Berbeda dengan benda perunggu, penemuan benda-benda besi jumlahnya terbatas. Seringkali bendabenda besi ditemukan sebagai bekal kubur, misalnya di Wonosari (Jawa Tengah) dan di Besuki (Jawa Timur). Benda-benda besi tersebut berupa : mata kampak, pisau, sabit, pedang, mata tombak, gelang-gelang besi dan sebagainya.

Gerabah pada zaman logam mencapai tingkat yang lebih maju dengan ragam hiasnya yang lebih kaya. Tempat penemuan gerabah misalnya di Gilimanuk (Bali), Leumiliang (Bogor), Anyer (Jawa Barat), Kalumpang (Sulawesi Selatan).

Pendukung utama kebudayaan perunggu di Indonesia adalah pendatang baru dari Asia Tenggara Daratan. Mereka adalah penduduk DEUTRO MELAYU (Melayu Muda) dengan membawa kebudayaan Dongsong (Vietnam) yaitu kebudayaan perunggu Asia Tenggara. Deutro Melayu merupakan nenek moyang dari suku bangsa Jawa, Bali, Bugis, Madura dan sebagainya.

Pada zaman logam manusia di Indonesia hidup di desa-desa di daerah pegunungan, dataran rendah dan tepi pantai. Mereka hidup dalam perkampunganperkampungan yang makin teratur dan terpimpin. Bukti-bukti sisa tempat kediaman mereka ditemukan di Sumatera, Jawa, Sulawesi, Bali, Sumbawa, Sumba dan di beberapa pulau di Nusa Tenggara Timur dan Maluku.

Melalui ragam hias pada nekara-nekara perunggu dapat disimpulkan bahwa rumah orang mampu merupakan rumah besar bertiang dengan atap melengkung. Kolong merupakan tempat ternak. Rumah semacam ini biasanya didiami oleh beberapa keluarga.

Mata pencaharian pada zaman logam adalah pertanian. Mereka bertani dengan cara berladang dan bersawah. Hal ini terbukti dengan ditemukannya mata sabit, alat penyiang rumput dan mata bajak. Pengaturan air untuk sawah (irigasi) sudah diadakan. Perburuan masih dilakukan secara perorangan atau secara beramai-ramai dengan menggunakan tombak, panah dan jerat.

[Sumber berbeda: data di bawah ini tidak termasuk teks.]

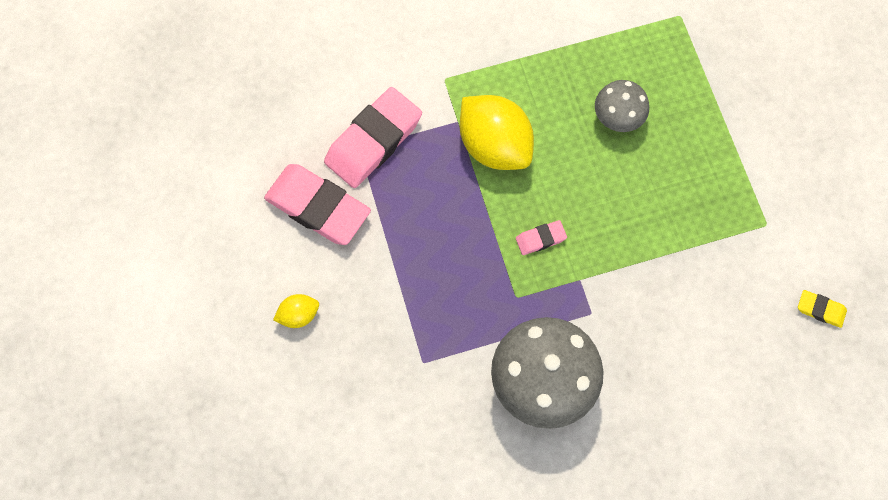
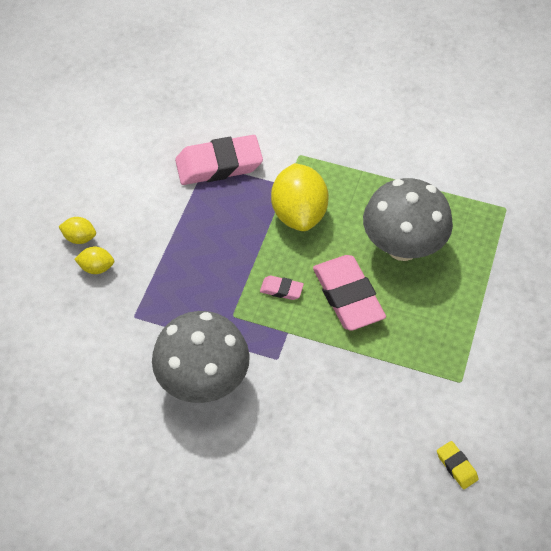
camera: 35 degrees right, 15 degrees down
pink eraser [264,164,371,245] -> pink eraser moved to [313,255,386,331]
grey mushroom [595,80,649,132] -> grey mushroom [363,178,453,261], size x1.84
none -> yellow lemon [74,247,114,274]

Tata susunan masyarakat pada zaman logam semakin komplek. Pembuatan alat-alat dari logam mendorong adanya pembagian kerja berdasarkan keahlian. Maka muncullah golongan undagi atau tukang yang terampil dalam melakukan pekerjaan-pekerjaan tertentu, misalnya pembuatan benda-benda logam, rumah kayu, pembuatan gerabah, perhiasan dan sebagainya.

Aornell menyimpulkan bahwa perahu bercadik atau perahu bersayap adalah perahu khusus dari Indonesia. Perahu bercadik tersebut dibuat dari batang pohon yang bagian dalamnya dikeruk sehingga berbentuk lesung. Perahu tersebut kemudian diberi cadik atau sayap di bagian kanan dan kirinya. Cadik ini digunakan sebagai alat keseimbangan agar perahu tidak mudah terbalik oleh hempasan ombak.

Dengan perahu bercadik inilah, para pelaut Indonesia mampu mengarungi lautan luas. Mereka berhasil mengarungi Samudra Hindia sampai ke India Selatan, Madagaskar, dan Afrika Timur. Mereka juga mencapai Australia Utara, Hawai di Samudra Pasifik dan menjelajah laut Cina Selatan hingga ke Daratan Cina.